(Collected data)

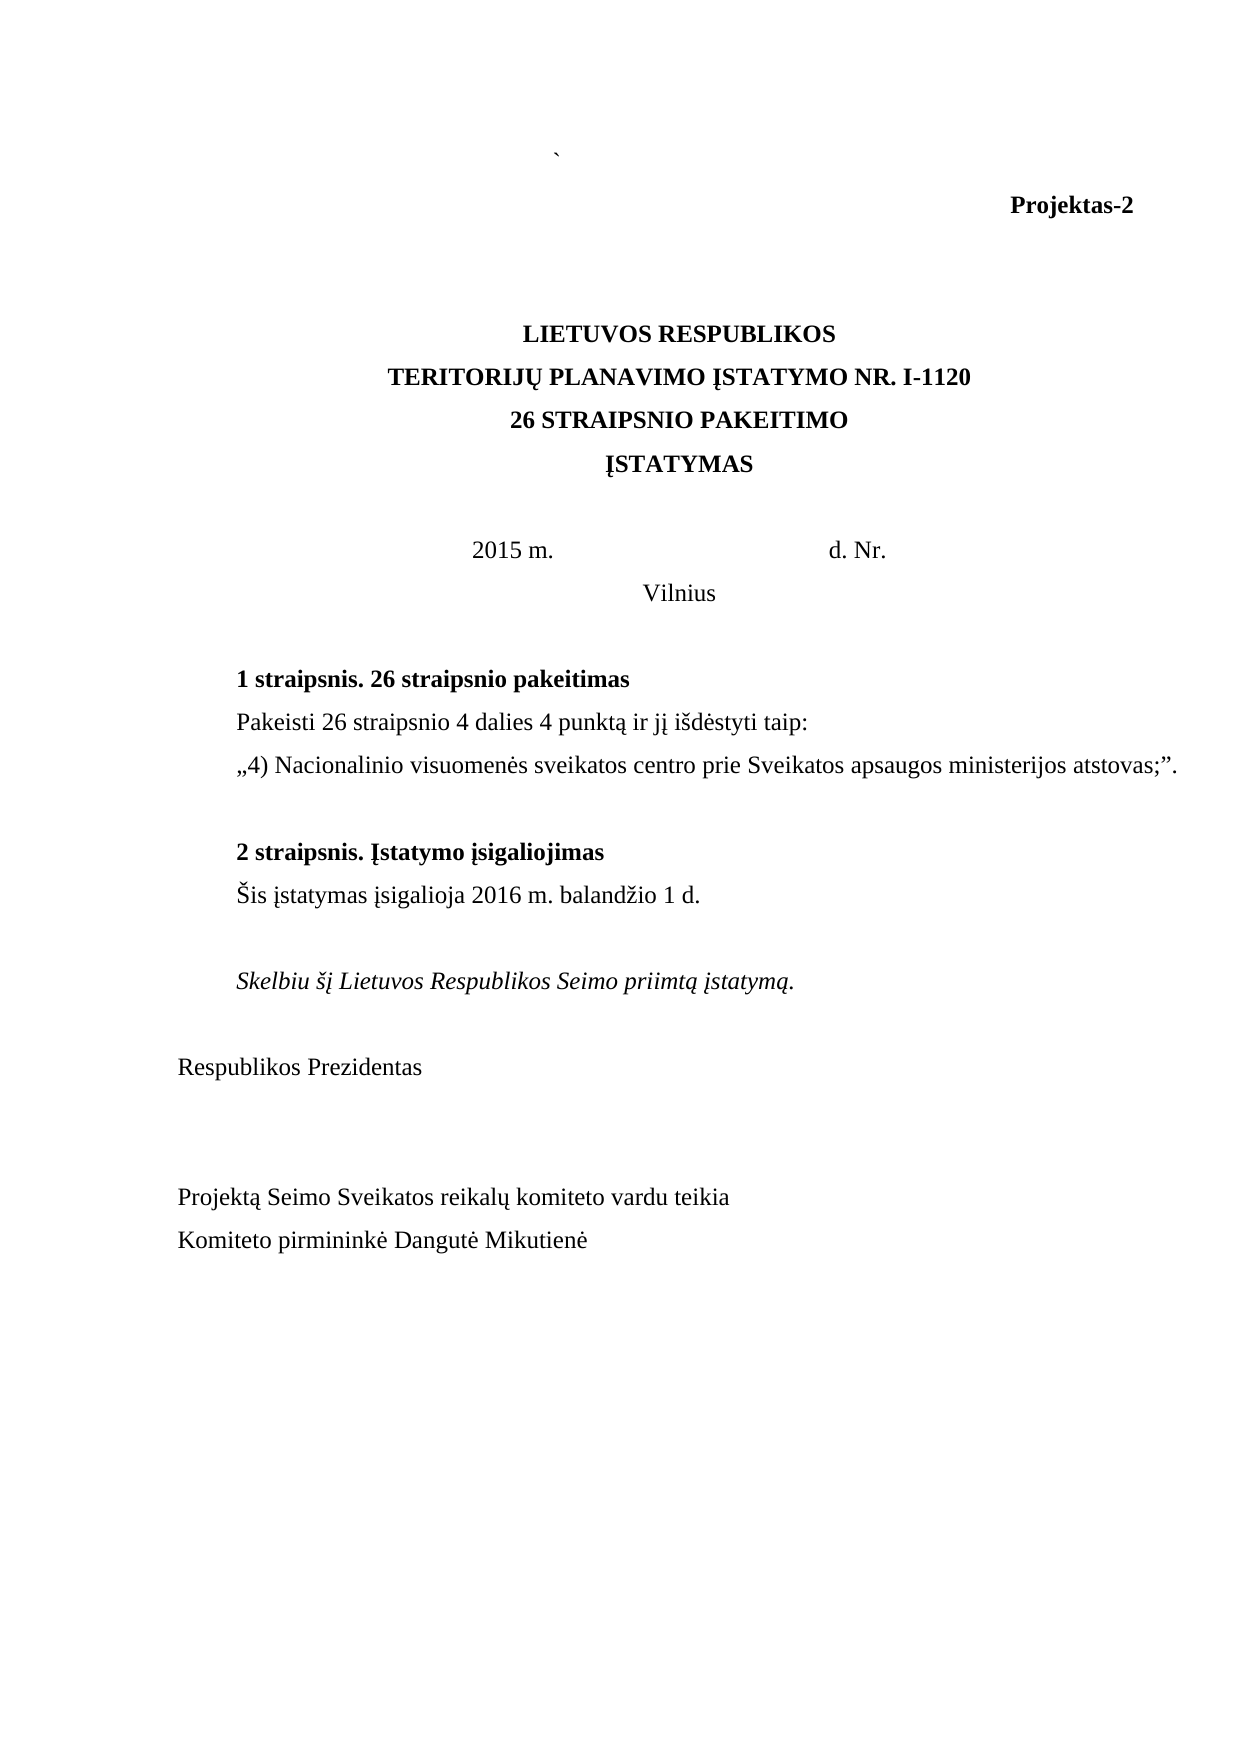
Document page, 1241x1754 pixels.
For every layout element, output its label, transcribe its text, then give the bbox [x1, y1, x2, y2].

text Vilnius [177, 578, 1181, 607]
text 2 straipsnis. Įstatymo įsigaliojimas [177, 837, 1181, 866]
text Komiteto pirmininkė Dangutė Mikutienė [177, 1225, 1181, 1254]
text Skelbiu šį Lietuvos Respublikos Seimo priimtą įstatymą. [177, 966, 1181, 995]
text Projektą Seimo Sveikatos reikalų komiteto vardu teikia [177, 1182, 1181, 1211]
text 2015 m. d. Nr. [177, 535, 1181, 564]
text ĮSTATYMAS [177, 449, 1181, 477]
text „4) Nacionalinio visuomenės sveikatos centro prie Sveikatos apsaugos ministerijos atstovas;”. [177, 751, 1181, 779]
text Šis įstatymas įsigalioja 2016 m. balandžio 1 d. [177, 880, 1181, 909]
text Projektas-2 [717, 190, 1181, 219]
text TERITORIJŲ PLANAVIMO ĮSTATYMO NR. I-1120 [177, 362, 1181, 391]
text Respublikos Prezidentas [177, 1052, 1181, 1081]
text ` [477, 147, 1181, 176]
text Pakeisti 26 straipsnio 4 dalies 4 punktą ir jį išdėstyti taip: [177, 707, 1181, 736]
text 26 STRAIPSNIO PAKEITIMO [177, 406, 1181, 434]
text LIETUVOS RESPUBLIKOS [177, 319, 1181, 348]
text 1 straipsnis. 26 straipsnio pakeitimas [177, 664, 1181, 693]
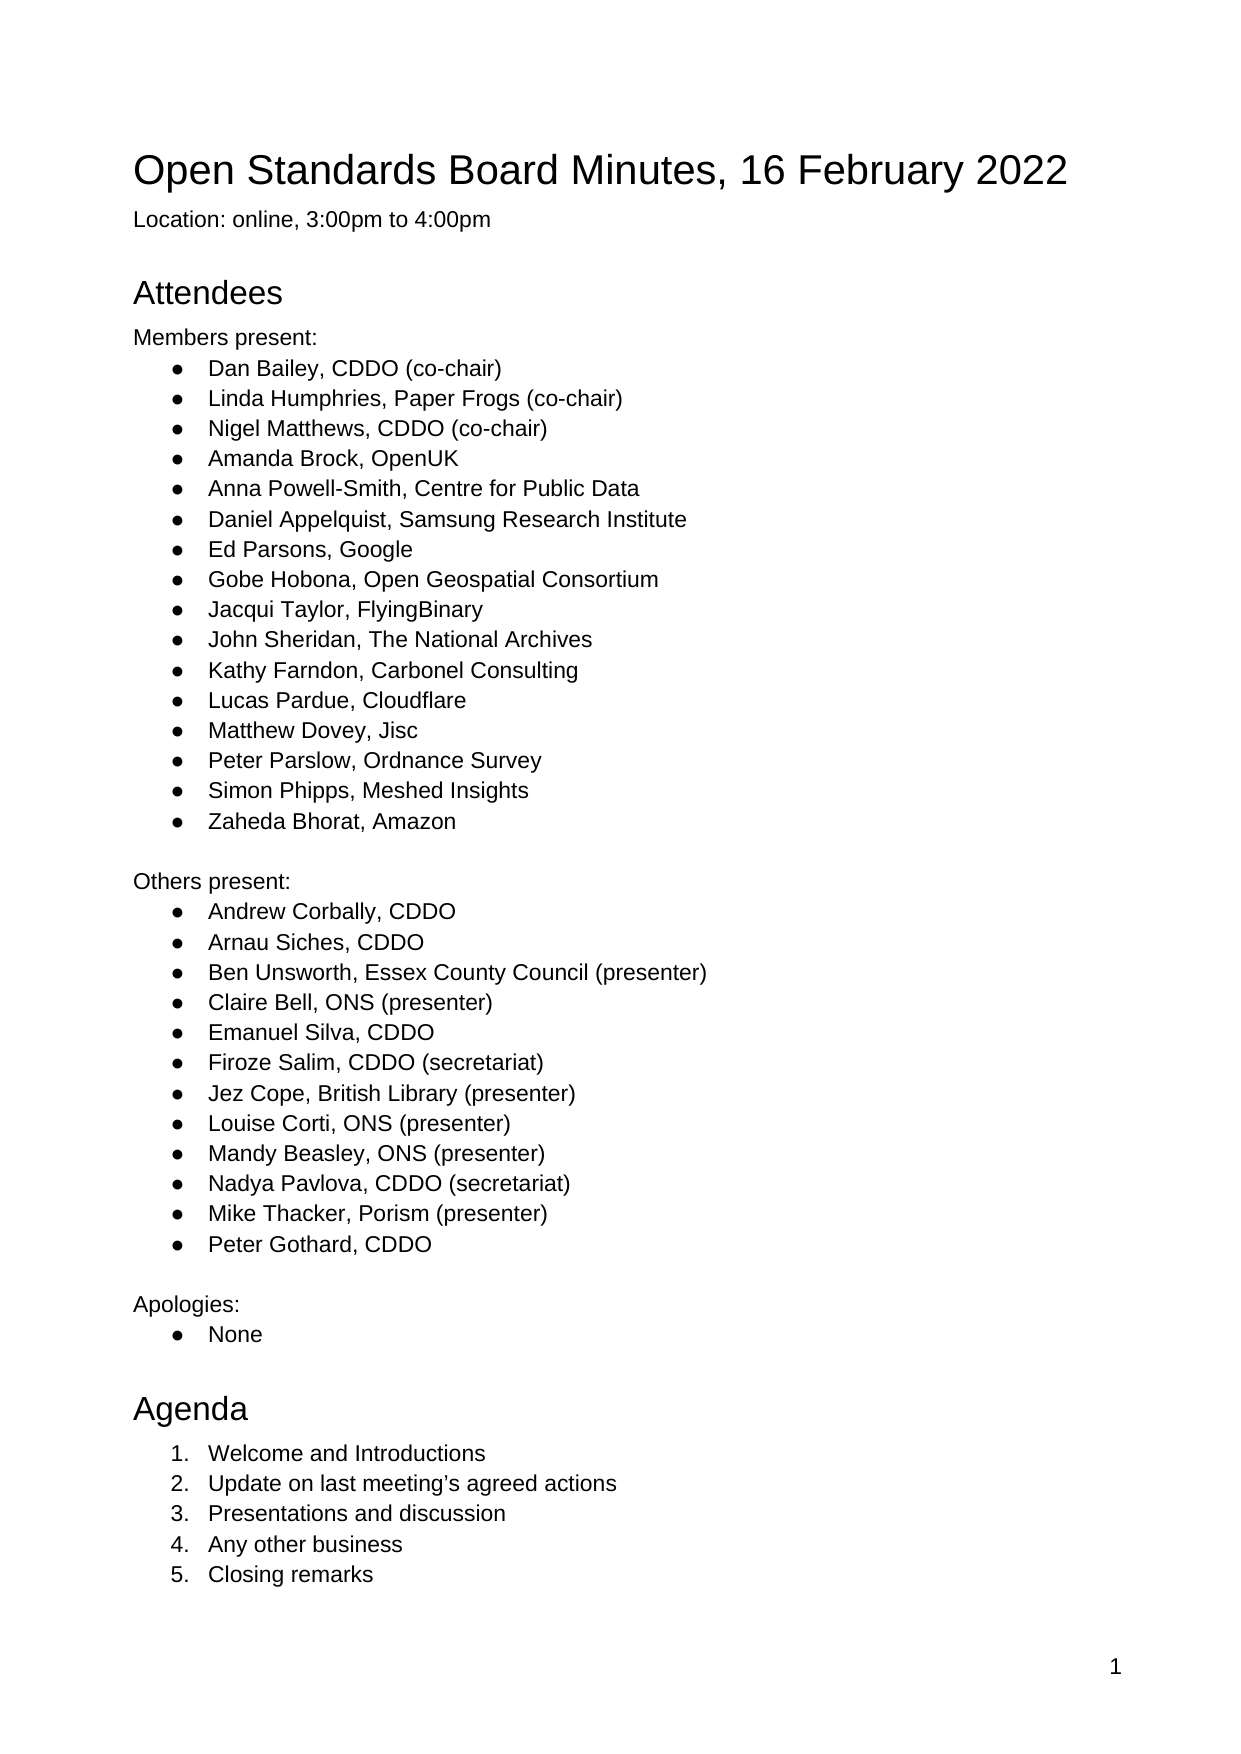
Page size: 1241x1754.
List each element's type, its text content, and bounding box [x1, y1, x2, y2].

list Claire Bell, ONS (presenter) [170, 989, 1122, 1015]
list Matthew Dovey, Jisc [170, 717, 1122, 743]
text Members present: [133, 324, 1122, 351]
list Kathy Farndon, Carbonel Consulting [170, 657, 1122, 683]
list Zaheda Bhorat, Amazon [170, 808, 1122, 834]
list Presentations and discussion [170, 1500, 1122, 1527]
text Apologies: [133, 1291, 1122, 1317]
list Amanda Brock, OpenUK [170, 445, 1122, 472]
list Arnau Siches, CDDO [170, 928, 1122, 955]
list Mandy Beasley, ONS (presenter) [170, 1140, 1122, 1166]
list Firoze Salim, CDDO (secretariat) [170, 1049, 1122, 1076]
text Location: online, 3:00pm to 4:00pm [133, 206, 1122, 232]
list Nadya Pavlova, CDDO (secretariat) [170, 1170, 1122, 1197]
list Anna Powell-Smith, Centre for Public Data [170, 475, 1122, 502]
list Update on last meeting’s agreed actions [170, 1470, 1122, 1496]
list Louise Corti, ONS (presenter) [170, 1110, 1122, 1136]
list Welcome and Introductions [170, 1440, 1122, 1466]
text Others present: [133, 868, 1122, 894]
list Emanuel Silva, CDDO [170, 1019, 1122, 1046]
list None [170, 1321, 1122, 1348]
list Ben Unsworth, Essex County Council (presenter) [170, 959, 1122, 985]
list Jacqui Taylor, FlyingBinary [170, 596, 1122, 623]
list Ed Parsons, Google [170, 536, 1122, 562]
list Gobe Hobona, Open Geospatial Consortium [170, 566, 1122, 592]
list John Sheridan, The National Archives [170, 626, 1122, 653]
list Lucas Pardue, Cloudflare [170, 687, 1122, 713]
list Jez Cope, British Library (presenter) [170, 1079, 1122, 1106]
list Peter Gothard, CDDO [170, 1231, 1122, 1257]
list Peter Parslow, Ordnance Survey [170, 747, 1122, 774]
list Andrew Corbally, CDDO [170, 898, 1122, 925]
list Daniel Appelquist, Samsung Research Institute [170, 506, 1122, 532]
list Simon Phipps, Meshed Insights [170, 777, 1122, 804]
subtitle Open Standards Board Minutes, 16 February 2022 [133, 145, 1122, 193]
subtitle Agenda [133, 1389, 1122, 1427]
list Closing remarks [170, 1561, 1122, 1587]
subtitle Attendees [133, 273, 1122, 312]
list Nigel Matthews, CDDO (co-chair) [170, 415, 1122, 441]
list Dan Bailey, CDDO (co-chair) [170, 354, 1122, 381]
list Mike Thacker, Porism (presenter) [170, 1200, 1122, 1227]
list Linda Humphries, Paper Frogs (co-chair) [170, 385, 1122, 411]
list Any other business [170, 1531, 1122, 1557]
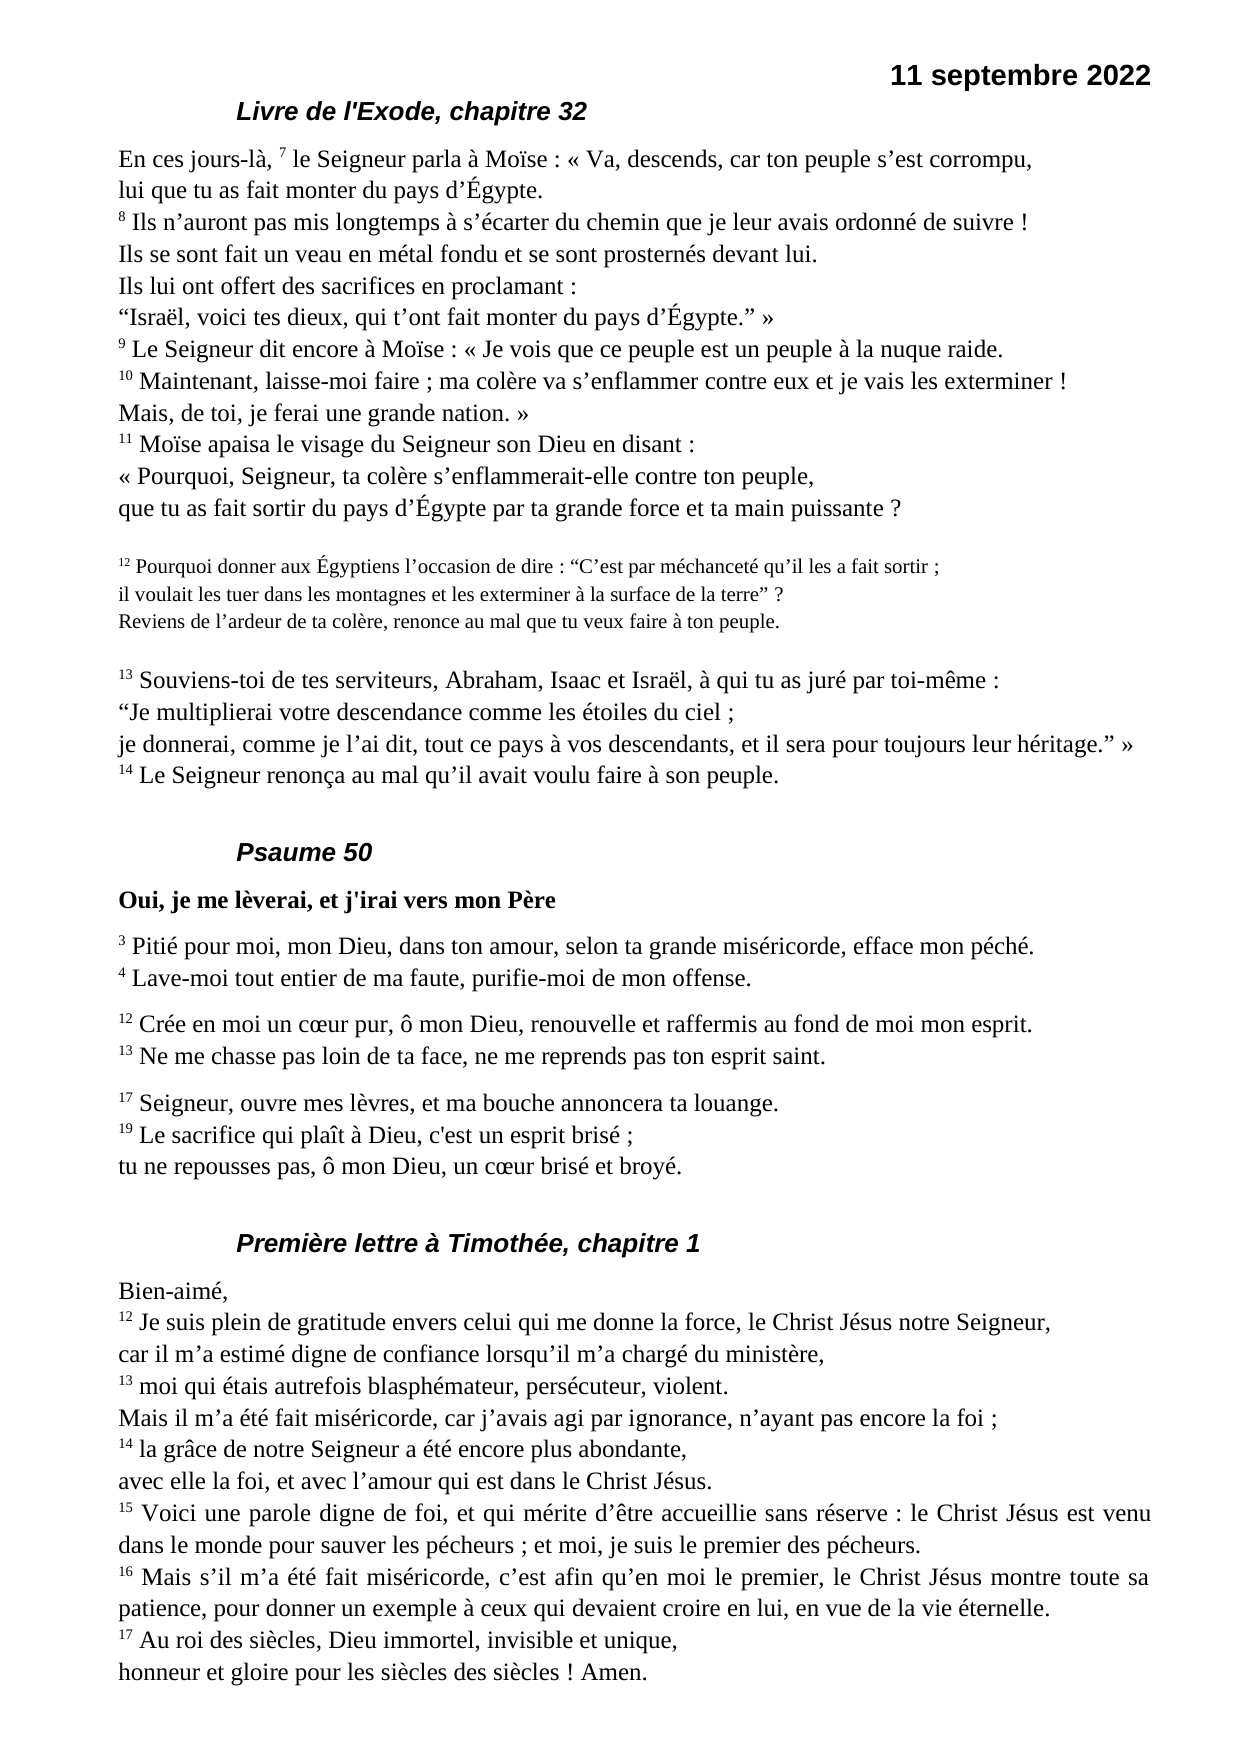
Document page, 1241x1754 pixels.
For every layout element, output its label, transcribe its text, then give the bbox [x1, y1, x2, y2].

■ Set problem:
Could you copy out the lines of the data above word for word, starting at the line containing "text Vilnius [177, 578, 1181, 607]" and ending at the line containing "text LIETUVOS RESPUBLIKOS"?

■ Task answer:
text Vilnius [177, 578, 1181, 607]
text 2 straipsnis. Įstatymo įsigaliojimas [177, 837, 1181, 866]
text Komiteto pirmininkė Dangutė Mikutienė [177, 1225, 1181, 1254]
text Skelbiu šį Lietuvos Respublikos Seimo priimtą įstatymą. [177, 966, 1181, 995]
text Projektą Seimo Sveikatos reikalų komiteto vardu teikia [177, 1182, 1181, 1211]
text 2015 m. d. Nr. [177, 535, 1181, 564]
text ĮSTATYMAS [177, 449, 1181, 477]
text „4) Nacionalinio visuomenės sveikatos centro prie Sveikatos apsaugos ministerijos atstovas;”. [177, 751, 1181, 779]
text Šis įstatymas įsigalioja 2016 m. balandžio 1 d. [177, 880, 1181, 909]
text Projektas-2 [717, 190, 1181, 219]
text TERITORIJŲ PLANAVIMO ĮSTATYMO NR. I-1120 [177, 362, 1181, 391]
text Respublikos Prezidentas [177, 1052, 1181, 1081]
text ` [477, 147, 1181, 176]
text Pakeisti 26 straipsnio 4 dalies 4 punktą ir jį išdėstyti taip: [177, 707, 1181, 736]
text 26 STRAIPSNIO PAKEITIMO [177, 406, 1181, 434]
text LIETUVOS RESPUBLIKOS [177, 319, 1181, 348]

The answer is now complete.